Mispadu, also known as URSA, was first documented by ESET in November 2019 and can perpetrate monetary and credential theft and act as a backdoor by taking screenshots and capturing keystrokes.
The trojan has also been found to share similarities with other banking trojans targeting the region, like Grandoreiro, Javali, and Lampion.
The hackers use various techniques to infect devices and steal data, one of which involves compromising legitimate websites to turn them into their command-and-control server to spread malware.
They filter out countries they do not wish to infect and drop different types of malware based on the country being infected. The attack chains involving the Delphi malware leverage email messages urging recipients to open fake overdue invoices, thereby triggering a multi-stage infection process.
Mispadu can gather the list of antivirus solutions installed on the compromised host, siphon credentials from Google Chrome and Microsoft Outlook, and facilitate the retrieval of additional malware.

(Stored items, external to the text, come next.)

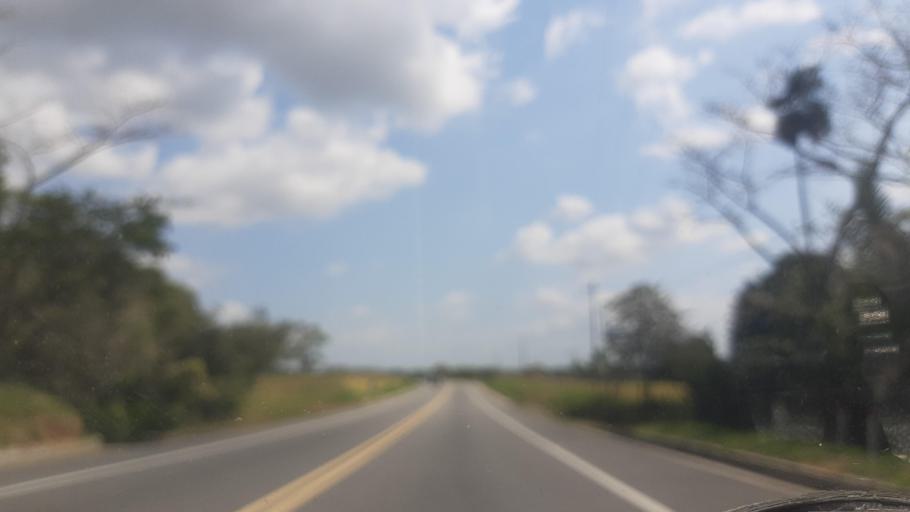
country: CO
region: Casanare
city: Tauramena
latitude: 4.8455
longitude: -72.7259
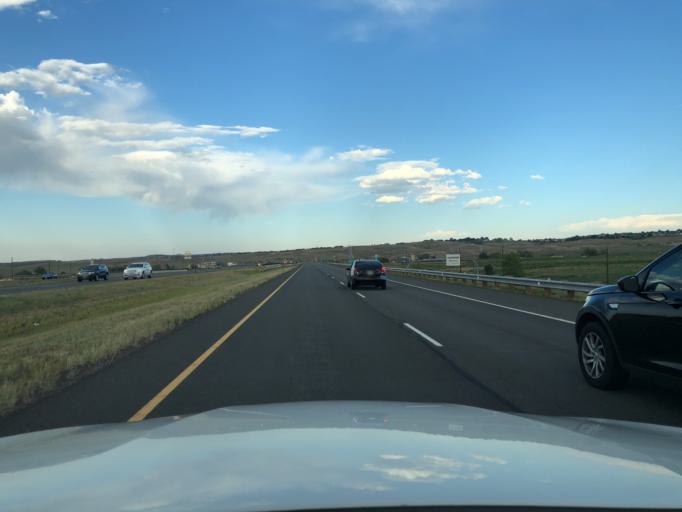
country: US
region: Colorado
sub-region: Boulder County
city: Lafayette
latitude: 39.9582
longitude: -105.0993
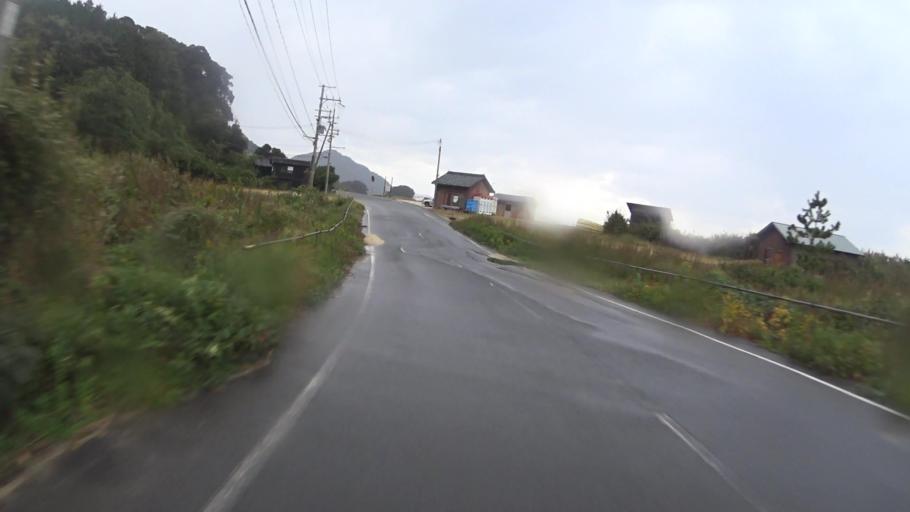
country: JP
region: Kyoto
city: Miyazu
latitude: 35.5676
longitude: 135.2524
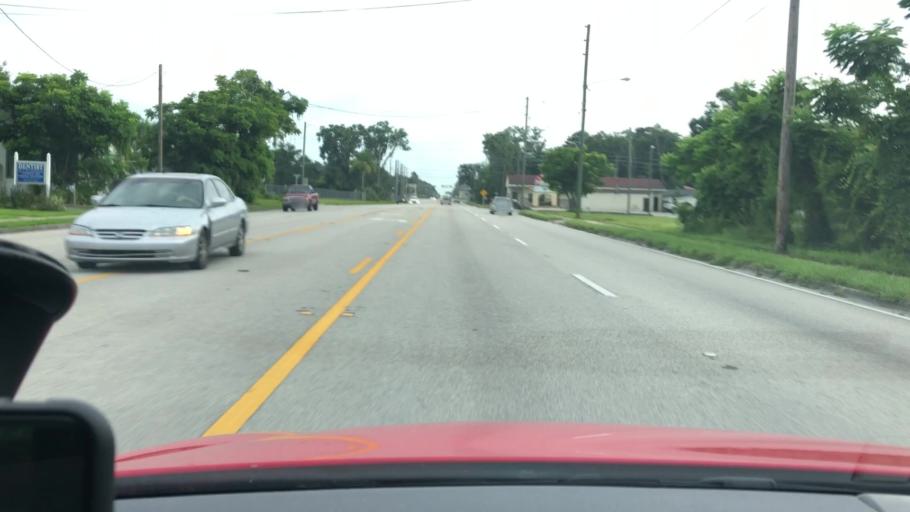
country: US
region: Florida
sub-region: Volusia County
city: West DeLand
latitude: 29.0299
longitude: -81.3242
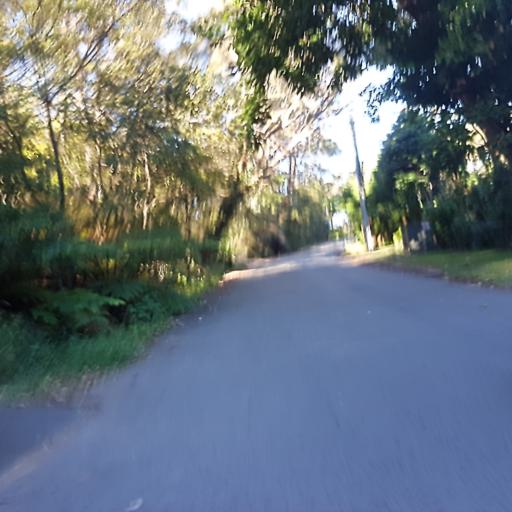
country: AU
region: New South Wales
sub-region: Ku-ring-gai
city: Roseville Chase
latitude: -33.7767
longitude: 151.2035
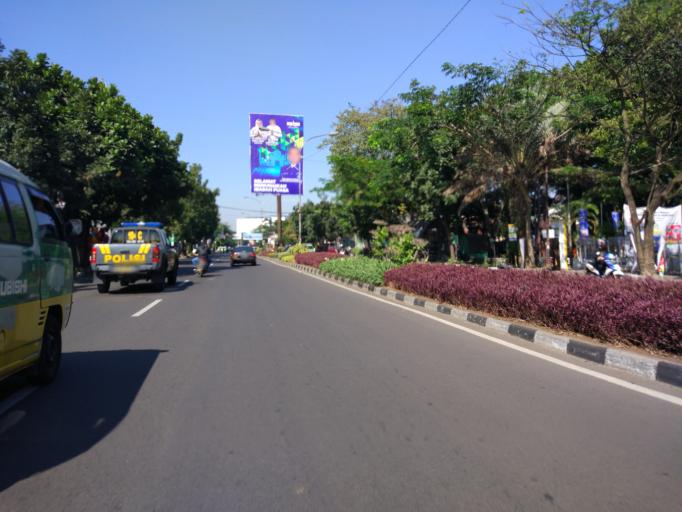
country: ID
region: West Java
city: Bandung
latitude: -6.9305
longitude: 107.6263
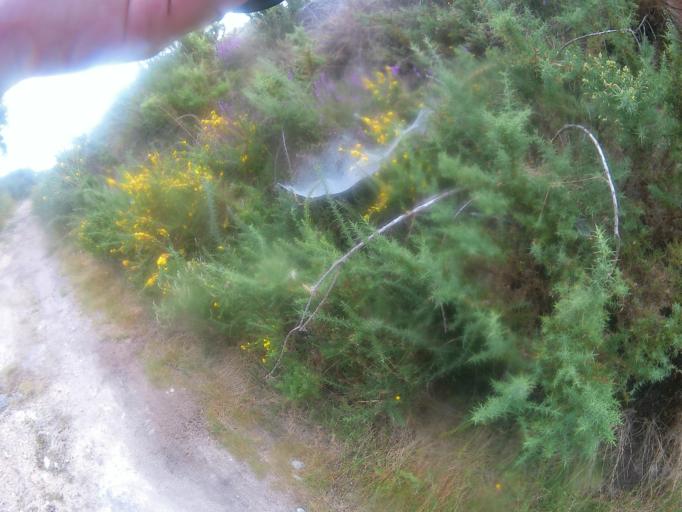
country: PT
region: Viana do Castelo
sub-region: Ponte de Lima
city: Ponte de Lima
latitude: 41.7177
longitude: -8.6031
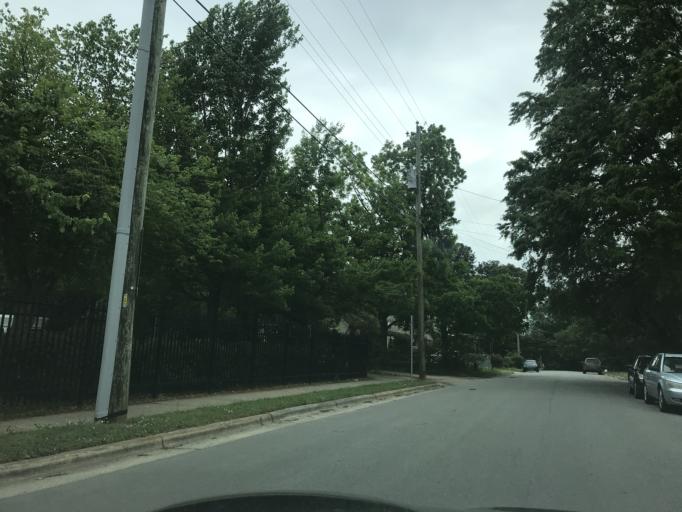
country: US
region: North Carolina
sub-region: Wake County
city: West Raleigh
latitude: 35.7901
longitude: -78.6905
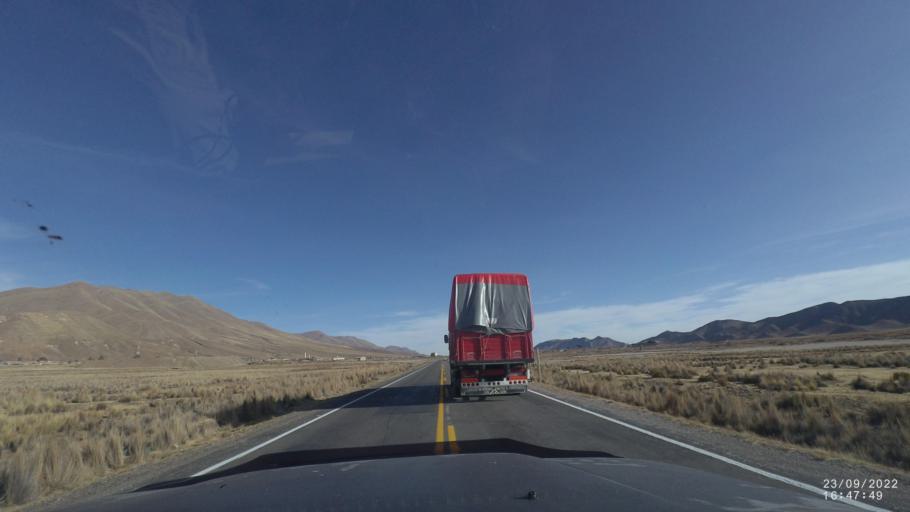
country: BO
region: Oruro
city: Poopo
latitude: -18.3728
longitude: -66.9803
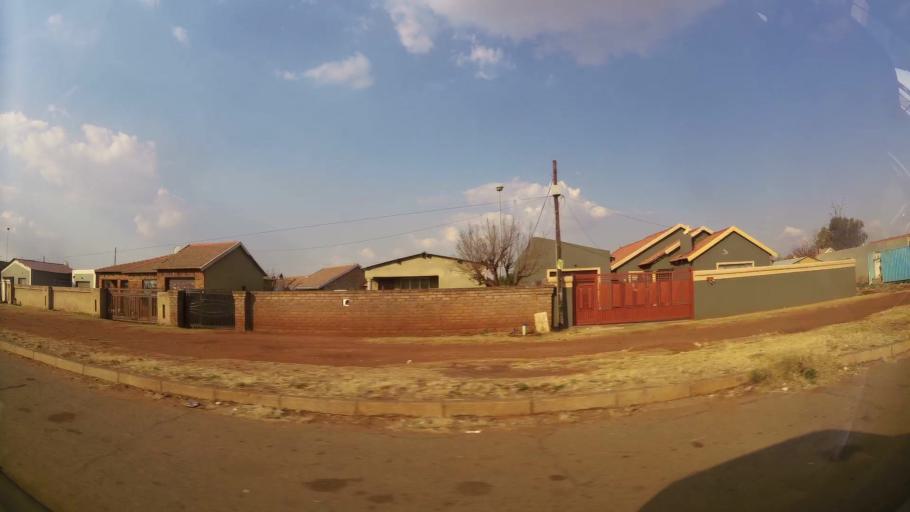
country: ZA
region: Gauteng
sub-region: Ekurhuleni Metropolitan Municipality
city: Germiston
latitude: -26.3634
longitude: 28.1882
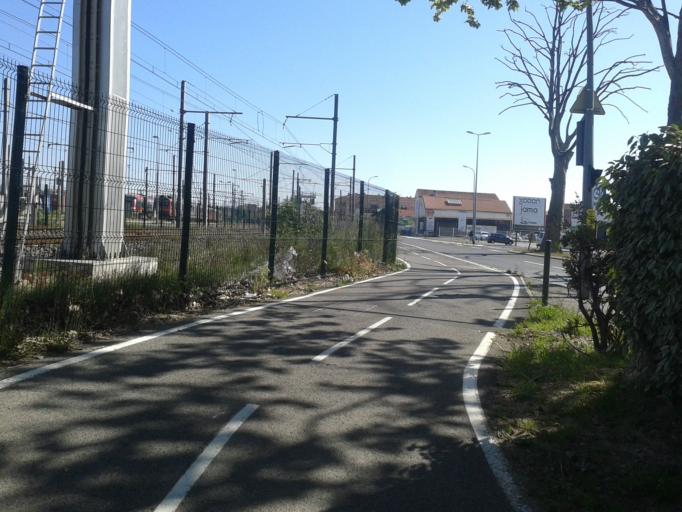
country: FR
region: Languedoc-Roussillon
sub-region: Departement des Pyrenees-Orientales
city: Perpignan
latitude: 42.6884
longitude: 2.8749
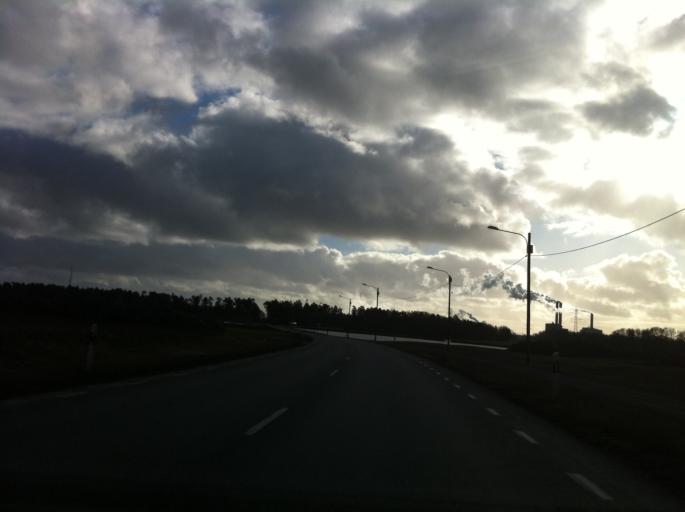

This includes an obfuscated Visual Basic Script dropper that serves to download another payload from a hard-coded domain, a .NET-based remote access tool that can run commands issued by an actor-controlled server, and a loader written in Rust that executes a PowerShell loader to run files directly from memory. Additionally, the malware uses malicious overlay screens to obtain credentials associated with online banking portals and other sensitive information.
According to Metabase Q, the certutil approach has allowed Mispadu to bypass detection by a wide range of security software and harvest over 90,000 bank account credentials from over 17,500 unique websites.
The researchers recommend that users keep their antivirus software updated, avoid clicking on suspicious links or attachments, and enable two-factor authentication to help protect their data.